◆ **Directions**
From the data below, return the exact lines starting at the line containing "29 de October de 2023" and ending at the line containing "17 de September de 2023", both included, and nothing else.
+-------+
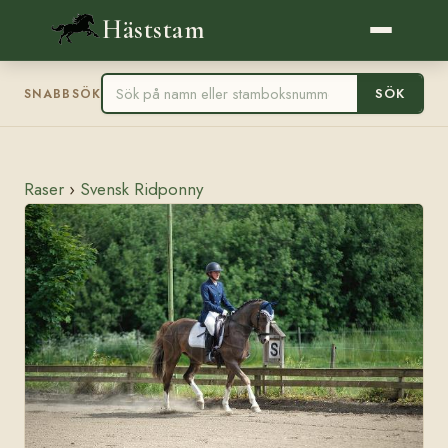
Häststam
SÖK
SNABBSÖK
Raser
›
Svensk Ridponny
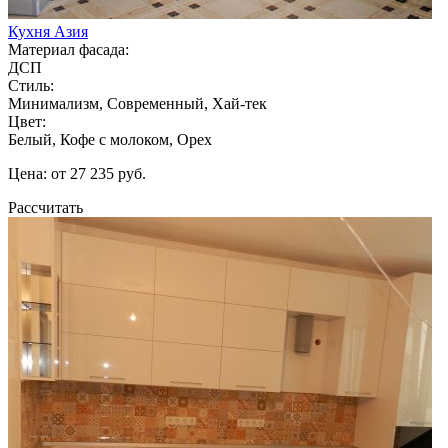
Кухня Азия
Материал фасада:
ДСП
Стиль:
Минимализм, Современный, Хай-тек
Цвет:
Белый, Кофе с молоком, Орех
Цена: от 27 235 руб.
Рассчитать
+-------+
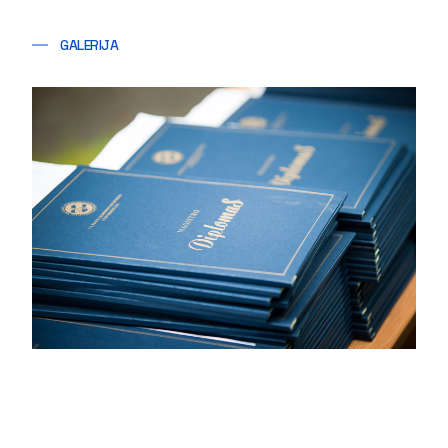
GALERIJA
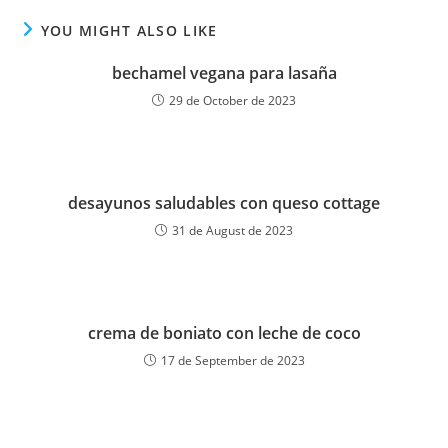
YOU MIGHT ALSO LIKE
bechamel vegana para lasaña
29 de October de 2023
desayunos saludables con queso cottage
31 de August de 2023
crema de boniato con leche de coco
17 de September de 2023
+-------+
◆ **Problem solution**
29 de October de 2023
desayunos saludables con queso cottage
31 de August de 2023
crema de boniato con leche de coco
17 de September de 2023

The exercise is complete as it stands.